Hypercholesterolemia induces regression in neointimal thickening due to apoptosis of vascular smooth muscle cells in the hamster endothelial injury model.

Abstract

Hypercholesterolemia is a major risk factor in the development of atherosclerosis. Although matrix metalloproteinase may play a key role in plaque rupture, apoptosis of vascular smooth muscle cells (VSMCs), which is induced by cholesterol and its oxides may also contribute to instability and rupture of plaque. Thus, we investigated the roles of hypercholesterolemia in vascular remodeling following endothelial injury in the hamster femoral artery. The endothelium was injured by photochemical reaction between green light and the photosensitizer dye, Rose Bengal.
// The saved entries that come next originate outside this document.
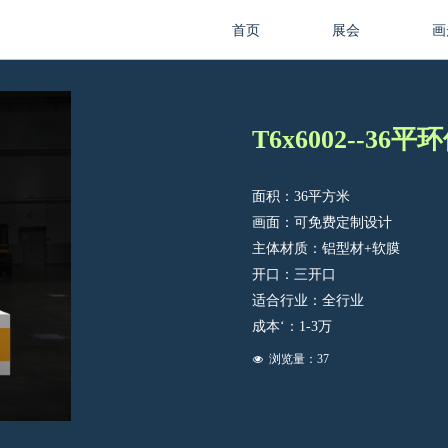
首页
展会
画
T6x6002--36
面积：36平方米
画面：可免费定制设计
主体材质：铝型材+软膜
开口：三开口
适合行业：全行业
成本‘：1-3万
浏览量：
37
넶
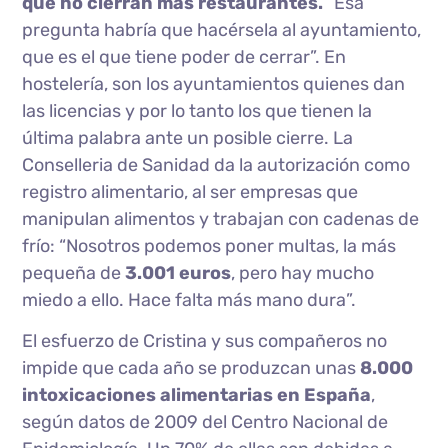
qué no cierran más restaurantes.
“Esa
pregunta habría que hacérsela al ayuntamiento,
que es el que tiene poder de cerrar”. En
hostelería, son los ayuntamientos quienes dan
las licencias y por lo tanto los que tienen la
última palabra ante un posible cierre. La
Conselleria de Sanidad da la autorización como
registro alimentario, al ser empresas que
manipulan alimentos y trabajan con cadenas de
frío: “Nosotros podemos poner multas, la más
pequeña de
3.001 euros
, pero hay mucho
miedo a ello. Hace falta más mano dura”.
El esfuerzo de Cristina y sus compañeros no
impide que cada año se produzcan unas
8.000
intoxicaciones alimentarias en España
,
según datos de 2009 del Centro Nacional de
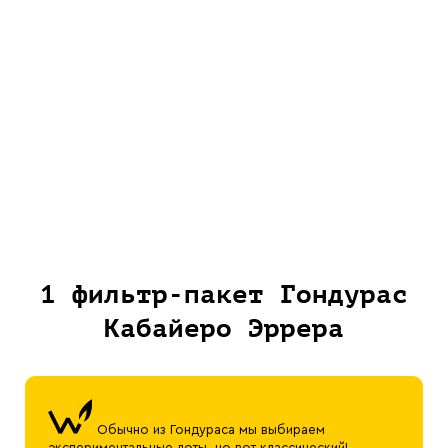
1 фильтр-пакет Гондурас
Кабайеро Эррера
Обычно из Гондураса мы выбираем
экспериментальные лоты, но вот классический!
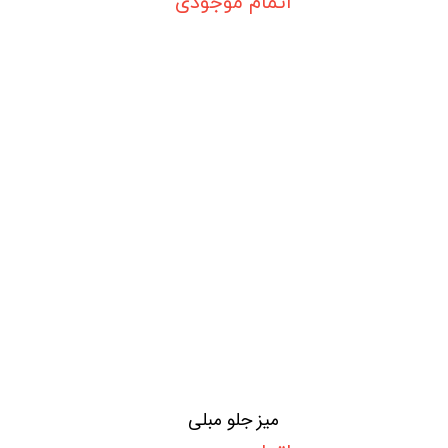
اتمام موجودی
میز جلو مبلی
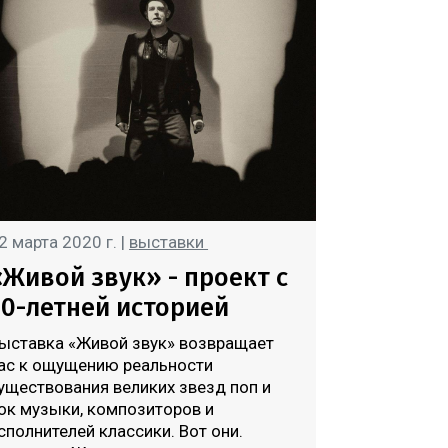
2 марта 2020 г. |
выставки
«Живой звук» - проект с
20-летней историей
ыставка «Живой звук» возвращает
ас к ощущению реальности
уществования великих звезд поп и
ок музыки, композиторов и
сполнителей классики. Вот они.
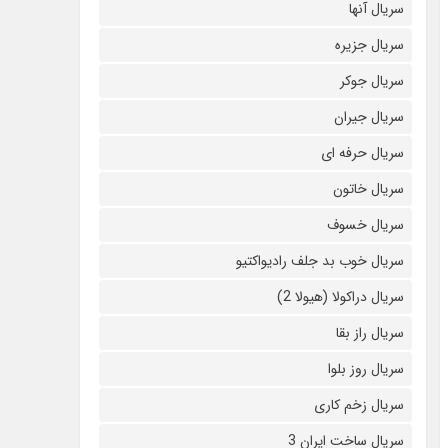
سریال آنها
سریال جزیره
سریال جوکر
سریال جیران
سریال حرفه ای
سریال خاتون
سریال خسوف
سریال خوب بد جلف رادیواکتیو
سریال دراکولا (هیولا 2)
سریال راز بقا
سریال روز بلوا
سریال زخم کاری
سریال ساخت ایران 3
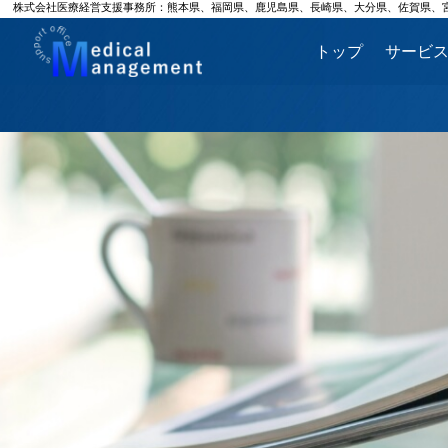
株式会社医療経営支援事務所：熊本県、福岡県、鹿児島県、長崎県、大分県、佐賀県、
トップ
サービ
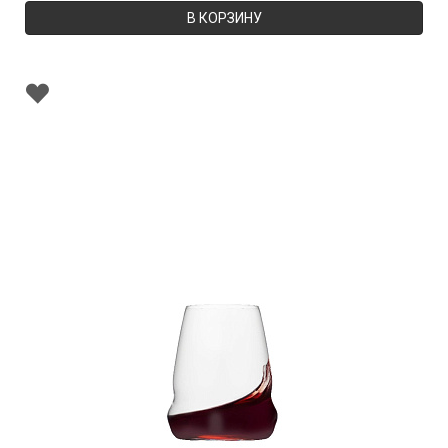
В КОРЗИНУ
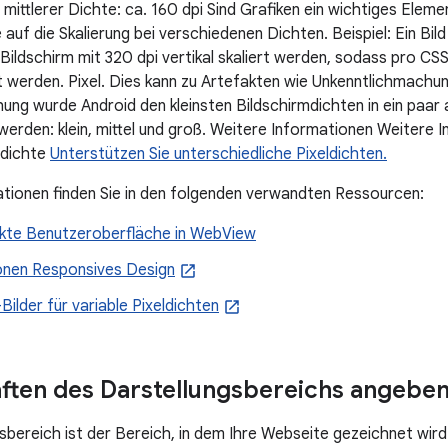
 mittlerer Dichte: ca. 160 dpi Sind Grafiken ein wichtiges Elem
 auf die Skalierung bei verschiedenen Dichten. Beispiel: Ein Bild
Bildschirm mit 320 dpi vertikal skaliert werden, sodass pro CS
werden. Pixel. Dies kann zu Artefakten wie Unkenntlichmachun
ung wurde Android den kleinsten Bildschirmdichten in ein paar
 werden: klein, mittel und groß. Weitere Informationen Weitere 
mdichte
Unterstützen Sie unterschiedliche Pixeldichten.
tionen finden Sie in den folgenden verwandten Ressourcen:
ekte Benutzeroberfläche in WebView
onen Responsives Design
ilder für variable Pixeldichten
ften des Darstellungsbereichs angebe
sbereich ist der Bereich, in dem Ihre Webseite gezeichnet wir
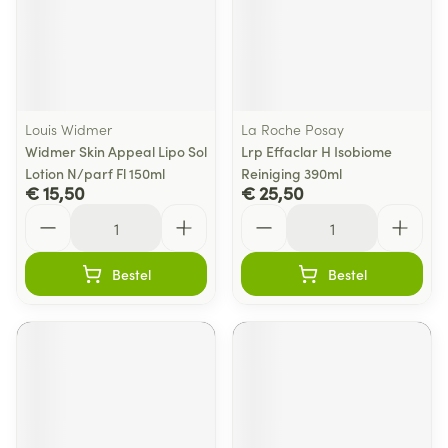
Louis Widmer
La Roche Posay
Widmer Skin Appeal Lipo Sol
Lrp Effaclar H Isobiome
Lotion N/parf Fl 150ml
Reiniging 390ml
€ 15,50
€ 25,50
Aantal
Aantal
Bestel
Bestel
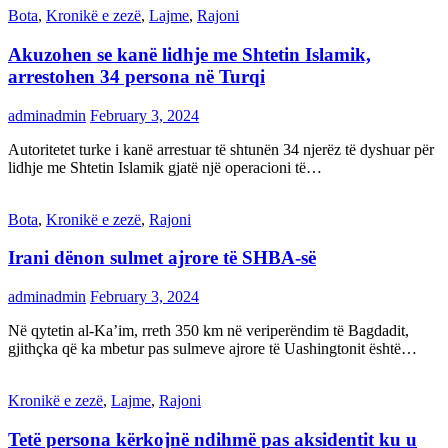
Bota
,
Kronikë e zezë
,
Lajme
,
Rajoni
Akuzohen se kanë lidhje me Shtetin Islamik,
arrestohen 34 persona në Turqi
adminadmin
February 3, 2024
Autoritetet turke i kanë arrestuar të shtunën 34 njerëz të dyshuar për
lidhje me Shtetin Islamik gjatë një operacioni të…
Bota
,
Kronikë e zezë
,
Rajoni
Irani dënon sulmet ajrore të SHBA-së
adminadmin
February 3, 2024
Në qytetin al-Ka’im, rreth 350 km në veriperëndim të Bagdadit,
gjithçka që ka mbetur pas sulmeve ajrore të Uashingtonit është…
Kronikë e zezë
,
Lajme
,
Rajoni
Tetë persona kërkojnë ndihmë pas aksidentit ku u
Photochemical reaction is routinely used in our laboratory to produce endothelial injury without mechanical stretching in experimental animals. In normocholesterolemic hamsters (NCH), neointimal thickening gradually progressed within a 3-week observation period after endothelial injury. In hypercholesterolemic hamsters (HCH), neointimal thickening gradually progressed until the second week after endothelial injury. In contrast, at the third week neointimal thickening regressed and was thinner than that at the second week. There was no significant difference in in vivo proliferation of VSMCs detected by in vivo BrdU uptake between HCH and NCH. Apoptotic cells in the neointima and the media were observed in HCH from 2 to 4 weeks after endothelial injury, but not in NCH. At 2 weeks after endothelial injury, the numbers of TUNEL-positive VSMCs in HCH were significantly higher than those in NCH (neointima; 1.2 +/- 0.3 vs. 0.3 +/- 0.1%, P<0.05, media; 2.9 +/- 0.6 vs. 0.6 +/- 0.2%, P<0.01). Cholesterol deposit, which is detected by oil red O staining was observed in a neointimal or medial area in HCH, but not in NCH. These findings suggest that hypercholesterolemia with endothelial injury may induce VSMC apoptosis, followed by the regression of neointimal thickening, further hypercholesteremia might play a role in inducing plaque rupture through apoptosis of VSMC.